EXERCISE INSTRUCTIONS
Quote verbatim every line from the beginning of the records through the line that contains "Али террориста очередного?", including that line.

(DATA FOR ANALYSIS)

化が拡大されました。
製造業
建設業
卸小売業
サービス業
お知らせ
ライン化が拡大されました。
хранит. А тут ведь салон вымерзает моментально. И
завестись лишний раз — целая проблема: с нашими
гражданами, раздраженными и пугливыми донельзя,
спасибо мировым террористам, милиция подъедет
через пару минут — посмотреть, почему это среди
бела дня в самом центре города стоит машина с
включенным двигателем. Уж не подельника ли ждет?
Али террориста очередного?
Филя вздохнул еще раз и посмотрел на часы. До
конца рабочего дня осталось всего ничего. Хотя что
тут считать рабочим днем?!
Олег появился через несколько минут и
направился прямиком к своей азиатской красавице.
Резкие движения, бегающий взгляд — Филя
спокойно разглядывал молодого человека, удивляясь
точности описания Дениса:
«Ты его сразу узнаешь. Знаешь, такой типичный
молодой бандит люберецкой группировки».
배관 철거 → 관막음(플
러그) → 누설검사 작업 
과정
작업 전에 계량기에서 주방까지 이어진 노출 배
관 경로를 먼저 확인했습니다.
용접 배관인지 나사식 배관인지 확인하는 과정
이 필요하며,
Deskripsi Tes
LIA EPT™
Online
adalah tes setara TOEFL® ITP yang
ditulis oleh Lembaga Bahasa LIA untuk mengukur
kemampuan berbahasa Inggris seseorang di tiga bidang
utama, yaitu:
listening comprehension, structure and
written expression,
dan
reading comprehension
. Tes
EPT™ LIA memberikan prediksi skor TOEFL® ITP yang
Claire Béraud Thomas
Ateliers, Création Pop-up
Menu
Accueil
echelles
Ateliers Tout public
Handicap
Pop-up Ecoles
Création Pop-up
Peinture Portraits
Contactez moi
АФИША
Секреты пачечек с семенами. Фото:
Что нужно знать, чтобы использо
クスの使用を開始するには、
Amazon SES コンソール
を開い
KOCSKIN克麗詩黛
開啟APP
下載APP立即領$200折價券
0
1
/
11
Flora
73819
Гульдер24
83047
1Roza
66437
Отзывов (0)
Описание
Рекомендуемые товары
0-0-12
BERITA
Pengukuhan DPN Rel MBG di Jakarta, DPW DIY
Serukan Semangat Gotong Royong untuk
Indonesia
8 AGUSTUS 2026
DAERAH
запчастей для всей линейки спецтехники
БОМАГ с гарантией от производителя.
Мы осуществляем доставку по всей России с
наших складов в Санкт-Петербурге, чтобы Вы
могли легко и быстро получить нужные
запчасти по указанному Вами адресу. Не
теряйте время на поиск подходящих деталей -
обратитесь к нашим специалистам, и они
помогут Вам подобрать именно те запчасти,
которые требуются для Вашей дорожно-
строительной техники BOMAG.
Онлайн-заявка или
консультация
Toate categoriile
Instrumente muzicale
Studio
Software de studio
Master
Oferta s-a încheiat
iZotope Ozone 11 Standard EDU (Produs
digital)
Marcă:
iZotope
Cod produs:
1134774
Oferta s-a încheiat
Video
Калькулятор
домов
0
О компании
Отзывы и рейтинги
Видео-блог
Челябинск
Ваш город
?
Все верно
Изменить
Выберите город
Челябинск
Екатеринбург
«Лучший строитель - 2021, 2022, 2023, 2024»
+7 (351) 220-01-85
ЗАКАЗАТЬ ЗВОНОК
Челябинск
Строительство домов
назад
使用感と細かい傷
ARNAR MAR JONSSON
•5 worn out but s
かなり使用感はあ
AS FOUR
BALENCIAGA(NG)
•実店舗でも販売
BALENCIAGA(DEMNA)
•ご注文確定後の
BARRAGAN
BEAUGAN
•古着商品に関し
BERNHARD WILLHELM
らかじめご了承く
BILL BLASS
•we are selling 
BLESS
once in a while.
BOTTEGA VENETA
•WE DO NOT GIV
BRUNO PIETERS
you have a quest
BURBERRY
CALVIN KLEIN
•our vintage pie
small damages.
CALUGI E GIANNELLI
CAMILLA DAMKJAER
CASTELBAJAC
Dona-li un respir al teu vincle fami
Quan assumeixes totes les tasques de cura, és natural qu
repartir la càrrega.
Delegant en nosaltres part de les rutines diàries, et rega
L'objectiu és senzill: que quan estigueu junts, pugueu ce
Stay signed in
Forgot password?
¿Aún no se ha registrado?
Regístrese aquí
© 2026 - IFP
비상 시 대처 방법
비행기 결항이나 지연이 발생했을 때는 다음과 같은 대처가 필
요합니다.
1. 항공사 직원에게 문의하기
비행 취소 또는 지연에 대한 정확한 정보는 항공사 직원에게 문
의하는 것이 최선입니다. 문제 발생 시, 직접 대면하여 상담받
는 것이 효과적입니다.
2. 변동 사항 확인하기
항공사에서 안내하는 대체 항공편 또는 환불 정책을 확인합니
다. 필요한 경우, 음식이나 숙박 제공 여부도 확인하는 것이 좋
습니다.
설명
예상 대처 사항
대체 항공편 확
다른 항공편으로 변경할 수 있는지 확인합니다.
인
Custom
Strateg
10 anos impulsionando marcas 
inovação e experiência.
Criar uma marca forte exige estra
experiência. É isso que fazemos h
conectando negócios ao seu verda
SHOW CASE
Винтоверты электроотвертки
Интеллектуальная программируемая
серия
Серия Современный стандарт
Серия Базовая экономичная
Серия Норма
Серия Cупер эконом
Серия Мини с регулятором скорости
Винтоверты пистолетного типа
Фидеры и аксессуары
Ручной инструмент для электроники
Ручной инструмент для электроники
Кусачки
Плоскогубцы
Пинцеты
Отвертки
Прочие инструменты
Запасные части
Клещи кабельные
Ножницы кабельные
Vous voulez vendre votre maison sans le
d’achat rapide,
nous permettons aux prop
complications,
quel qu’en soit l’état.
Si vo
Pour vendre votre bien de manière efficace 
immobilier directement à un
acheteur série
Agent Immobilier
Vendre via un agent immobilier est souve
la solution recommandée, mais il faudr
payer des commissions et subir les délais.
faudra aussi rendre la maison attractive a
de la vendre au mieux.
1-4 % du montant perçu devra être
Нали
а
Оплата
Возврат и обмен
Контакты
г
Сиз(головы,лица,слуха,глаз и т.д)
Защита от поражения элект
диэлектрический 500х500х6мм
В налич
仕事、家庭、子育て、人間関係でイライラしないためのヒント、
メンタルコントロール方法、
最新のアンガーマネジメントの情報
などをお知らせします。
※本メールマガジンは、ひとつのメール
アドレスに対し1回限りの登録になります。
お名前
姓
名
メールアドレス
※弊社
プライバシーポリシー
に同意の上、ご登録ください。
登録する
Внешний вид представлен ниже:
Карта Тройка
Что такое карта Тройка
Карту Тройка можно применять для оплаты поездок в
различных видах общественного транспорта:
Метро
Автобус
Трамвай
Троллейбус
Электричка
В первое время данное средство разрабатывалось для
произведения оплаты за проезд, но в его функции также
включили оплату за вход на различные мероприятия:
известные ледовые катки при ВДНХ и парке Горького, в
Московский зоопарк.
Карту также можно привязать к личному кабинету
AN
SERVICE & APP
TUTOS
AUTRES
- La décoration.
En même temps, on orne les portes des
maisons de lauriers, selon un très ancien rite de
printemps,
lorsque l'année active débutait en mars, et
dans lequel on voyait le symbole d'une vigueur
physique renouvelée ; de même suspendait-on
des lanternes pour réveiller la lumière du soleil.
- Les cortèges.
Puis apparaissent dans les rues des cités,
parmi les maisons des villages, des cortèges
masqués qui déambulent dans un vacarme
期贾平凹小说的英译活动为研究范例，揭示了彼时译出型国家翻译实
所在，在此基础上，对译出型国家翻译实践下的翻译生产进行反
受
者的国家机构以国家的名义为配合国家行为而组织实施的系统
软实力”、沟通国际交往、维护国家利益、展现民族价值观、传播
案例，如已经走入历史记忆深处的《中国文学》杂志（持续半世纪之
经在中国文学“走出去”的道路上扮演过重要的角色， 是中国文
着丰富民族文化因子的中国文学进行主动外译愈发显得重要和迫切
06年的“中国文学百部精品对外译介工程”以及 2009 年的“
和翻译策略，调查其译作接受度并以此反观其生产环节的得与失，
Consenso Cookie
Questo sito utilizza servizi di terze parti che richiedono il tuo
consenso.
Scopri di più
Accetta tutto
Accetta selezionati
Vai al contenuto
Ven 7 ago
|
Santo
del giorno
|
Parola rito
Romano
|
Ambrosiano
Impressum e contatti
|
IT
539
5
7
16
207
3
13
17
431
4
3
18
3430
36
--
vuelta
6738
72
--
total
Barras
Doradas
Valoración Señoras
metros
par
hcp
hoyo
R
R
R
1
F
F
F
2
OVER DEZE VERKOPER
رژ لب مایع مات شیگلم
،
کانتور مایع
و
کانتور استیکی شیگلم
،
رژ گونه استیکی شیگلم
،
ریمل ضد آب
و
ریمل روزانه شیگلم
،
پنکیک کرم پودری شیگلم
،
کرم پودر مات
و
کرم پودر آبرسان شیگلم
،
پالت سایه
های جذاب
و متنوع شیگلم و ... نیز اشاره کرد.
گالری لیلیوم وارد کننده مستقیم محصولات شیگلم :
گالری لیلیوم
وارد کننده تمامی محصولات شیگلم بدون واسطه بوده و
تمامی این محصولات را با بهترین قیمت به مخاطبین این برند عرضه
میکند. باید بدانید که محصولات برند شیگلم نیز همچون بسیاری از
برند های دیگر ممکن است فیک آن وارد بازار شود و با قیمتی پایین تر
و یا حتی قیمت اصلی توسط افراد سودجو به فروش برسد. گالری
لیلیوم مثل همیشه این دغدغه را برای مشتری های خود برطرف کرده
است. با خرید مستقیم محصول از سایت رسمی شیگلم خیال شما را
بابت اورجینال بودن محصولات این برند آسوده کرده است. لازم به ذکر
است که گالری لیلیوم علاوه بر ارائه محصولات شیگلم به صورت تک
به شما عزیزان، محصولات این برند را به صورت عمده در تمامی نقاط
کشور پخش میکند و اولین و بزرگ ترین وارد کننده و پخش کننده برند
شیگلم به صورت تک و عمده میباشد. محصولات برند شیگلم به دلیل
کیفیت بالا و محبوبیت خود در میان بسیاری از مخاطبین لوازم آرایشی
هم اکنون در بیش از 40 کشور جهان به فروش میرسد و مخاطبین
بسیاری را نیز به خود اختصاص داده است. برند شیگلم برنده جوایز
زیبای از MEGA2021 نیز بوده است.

(End DATA FOR ANALYSIS)

SOLUTION TO THE EXERCISE
化が拡大されました。
製造業
建設業
卸小売業
サービス業
お知らせ
ライン化が拡大されました。
хранит. А тут ведь салон вымерзает моментально. И
завестись лишний раз — целая проблема: с нашими
гражданами, раздраженными и пугливыми донельзя,
спасибо мировым террористам, милиция подъедет
через пару минут — посмотреть, почему это среди
бела дня в самом центре города стоит машина с
включенным двигателем. Уж не подельника ли ждет?
Али террориста очередного?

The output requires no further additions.